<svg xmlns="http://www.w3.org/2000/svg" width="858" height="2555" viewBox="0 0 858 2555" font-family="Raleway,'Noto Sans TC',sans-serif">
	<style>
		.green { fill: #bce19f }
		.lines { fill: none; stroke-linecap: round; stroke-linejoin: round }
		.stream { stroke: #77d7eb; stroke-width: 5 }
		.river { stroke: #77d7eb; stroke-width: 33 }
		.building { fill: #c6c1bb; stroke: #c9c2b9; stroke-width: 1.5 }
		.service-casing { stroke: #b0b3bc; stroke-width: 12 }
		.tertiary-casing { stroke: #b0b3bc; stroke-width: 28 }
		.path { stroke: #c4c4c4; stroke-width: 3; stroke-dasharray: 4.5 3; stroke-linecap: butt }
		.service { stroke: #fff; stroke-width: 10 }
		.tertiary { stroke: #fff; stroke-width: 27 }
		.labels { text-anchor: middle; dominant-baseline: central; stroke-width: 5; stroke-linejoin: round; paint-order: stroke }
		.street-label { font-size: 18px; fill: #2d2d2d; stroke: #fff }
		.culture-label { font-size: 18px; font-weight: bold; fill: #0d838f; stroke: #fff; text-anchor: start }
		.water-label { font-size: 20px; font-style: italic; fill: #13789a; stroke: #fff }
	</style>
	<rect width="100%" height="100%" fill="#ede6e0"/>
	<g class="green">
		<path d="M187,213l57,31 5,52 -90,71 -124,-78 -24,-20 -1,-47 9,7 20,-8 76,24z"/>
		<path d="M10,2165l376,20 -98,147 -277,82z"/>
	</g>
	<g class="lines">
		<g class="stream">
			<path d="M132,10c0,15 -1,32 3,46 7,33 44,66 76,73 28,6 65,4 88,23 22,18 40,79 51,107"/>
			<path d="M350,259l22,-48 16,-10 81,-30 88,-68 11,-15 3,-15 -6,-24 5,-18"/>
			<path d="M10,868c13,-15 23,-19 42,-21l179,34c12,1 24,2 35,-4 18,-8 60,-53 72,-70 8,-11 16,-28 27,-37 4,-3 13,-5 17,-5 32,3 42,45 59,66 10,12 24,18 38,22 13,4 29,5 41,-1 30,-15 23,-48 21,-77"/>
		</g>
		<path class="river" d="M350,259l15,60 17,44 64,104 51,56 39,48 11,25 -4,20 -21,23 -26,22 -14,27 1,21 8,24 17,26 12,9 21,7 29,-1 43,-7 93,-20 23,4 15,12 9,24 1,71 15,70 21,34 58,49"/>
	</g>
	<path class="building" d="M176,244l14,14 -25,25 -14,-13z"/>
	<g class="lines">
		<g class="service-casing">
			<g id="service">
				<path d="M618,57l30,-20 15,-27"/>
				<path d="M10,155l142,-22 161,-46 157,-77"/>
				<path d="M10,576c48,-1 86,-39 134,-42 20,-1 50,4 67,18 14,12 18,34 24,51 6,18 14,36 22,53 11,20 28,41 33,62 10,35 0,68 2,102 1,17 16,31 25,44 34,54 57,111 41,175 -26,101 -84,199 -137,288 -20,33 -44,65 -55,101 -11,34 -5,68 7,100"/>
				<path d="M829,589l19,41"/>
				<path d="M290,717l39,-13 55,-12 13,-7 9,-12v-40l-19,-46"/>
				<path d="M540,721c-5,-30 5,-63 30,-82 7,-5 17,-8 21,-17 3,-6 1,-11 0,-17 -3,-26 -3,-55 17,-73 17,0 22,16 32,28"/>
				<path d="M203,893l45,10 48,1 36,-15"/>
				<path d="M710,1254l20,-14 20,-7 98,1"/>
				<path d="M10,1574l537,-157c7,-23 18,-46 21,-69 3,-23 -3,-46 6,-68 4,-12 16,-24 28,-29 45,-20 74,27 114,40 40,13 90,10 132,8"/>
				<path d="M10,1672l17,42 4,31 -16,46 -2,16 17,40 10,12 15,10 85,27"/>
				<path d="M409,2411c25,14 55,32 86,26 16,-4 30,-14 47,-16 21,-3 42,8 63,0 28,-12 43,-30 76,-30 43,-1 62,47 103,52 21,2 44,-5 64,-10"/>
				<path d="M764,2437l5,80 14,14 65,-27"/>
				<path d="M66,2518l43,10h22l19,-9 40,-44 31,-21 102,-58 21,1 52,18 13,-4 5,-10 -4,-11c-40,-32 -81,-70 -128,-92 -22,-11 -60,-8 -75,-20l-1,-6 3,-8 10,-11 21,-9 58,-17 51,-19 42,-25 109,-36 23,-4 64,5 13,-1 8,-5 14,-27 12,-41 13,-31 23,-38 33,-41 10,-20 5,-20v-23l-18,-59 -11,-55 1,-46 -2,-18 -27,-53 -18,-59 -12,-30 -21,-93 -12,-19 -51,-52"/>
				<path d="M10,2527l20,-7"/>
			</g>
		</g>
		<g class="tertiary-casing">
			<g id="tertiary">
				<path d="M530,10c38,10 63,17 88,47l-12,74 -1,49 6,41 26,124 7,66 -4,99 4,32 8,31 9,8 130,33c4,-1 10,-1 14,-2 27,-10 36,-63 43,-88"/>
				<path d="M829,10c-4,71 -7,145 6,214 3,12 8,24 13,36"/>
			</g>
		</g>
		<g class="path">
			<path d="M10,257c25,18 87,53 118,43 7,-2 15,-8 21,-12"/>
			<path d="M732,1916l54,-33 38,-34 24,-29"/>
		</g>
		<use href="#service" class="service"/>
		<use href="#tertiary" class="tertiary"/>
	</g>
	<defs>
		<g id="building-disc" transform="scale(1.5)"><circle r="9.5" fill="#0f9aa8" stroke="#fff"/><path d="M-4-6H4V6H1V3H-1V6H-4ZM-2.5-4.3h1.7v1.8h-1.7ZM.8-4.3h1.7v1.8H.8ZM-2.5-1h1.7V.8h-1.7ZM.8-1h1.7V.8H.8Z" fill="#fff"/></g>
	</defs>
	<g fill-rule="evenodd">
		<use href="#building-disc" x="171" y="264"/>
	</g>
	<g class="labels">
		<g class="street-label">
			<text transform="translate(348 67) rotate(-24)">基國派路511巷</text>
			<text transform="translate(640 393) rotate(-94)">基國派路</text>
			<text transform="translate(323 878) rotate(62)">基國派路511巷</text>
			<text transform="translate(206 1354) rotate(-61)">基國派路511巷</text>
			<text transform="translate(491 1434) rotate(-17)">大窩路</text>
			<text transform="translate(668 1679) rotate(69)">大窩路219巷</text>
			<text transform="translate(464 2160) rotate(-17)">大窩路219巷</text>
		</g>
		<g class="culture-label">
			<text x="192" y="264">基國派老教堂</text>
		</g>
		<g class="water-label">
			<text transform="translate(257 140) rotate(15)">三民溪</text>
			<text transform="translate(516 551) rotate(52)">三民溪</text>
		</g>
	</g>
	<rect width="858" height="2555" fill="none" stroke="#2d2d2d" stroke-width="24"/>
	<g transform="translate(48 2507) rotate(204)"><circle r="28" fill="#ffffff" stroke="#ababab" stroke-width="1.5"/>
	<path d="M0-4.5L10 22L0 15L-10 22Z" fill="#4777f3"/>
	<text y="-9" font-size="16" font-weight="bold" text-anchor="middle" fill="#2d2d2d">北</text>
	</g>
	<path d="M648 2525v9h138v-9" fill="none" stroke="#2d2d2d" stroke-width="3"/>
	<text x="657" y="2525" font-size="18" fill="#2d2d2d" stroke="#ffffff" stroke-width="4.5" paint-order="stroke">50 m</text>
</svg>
==============================
▶ Your objective:
Take from the entries every line that has the string "linecap".

▶ Result of this exercise:
		.lines { fill: none; stroke-linecap: round; stroke-linejoin: round }
		.path { stroke: #c4c4c4; stroke-width: 3; stroke-dasharray: 4.5 3; stroke-linecap: butt }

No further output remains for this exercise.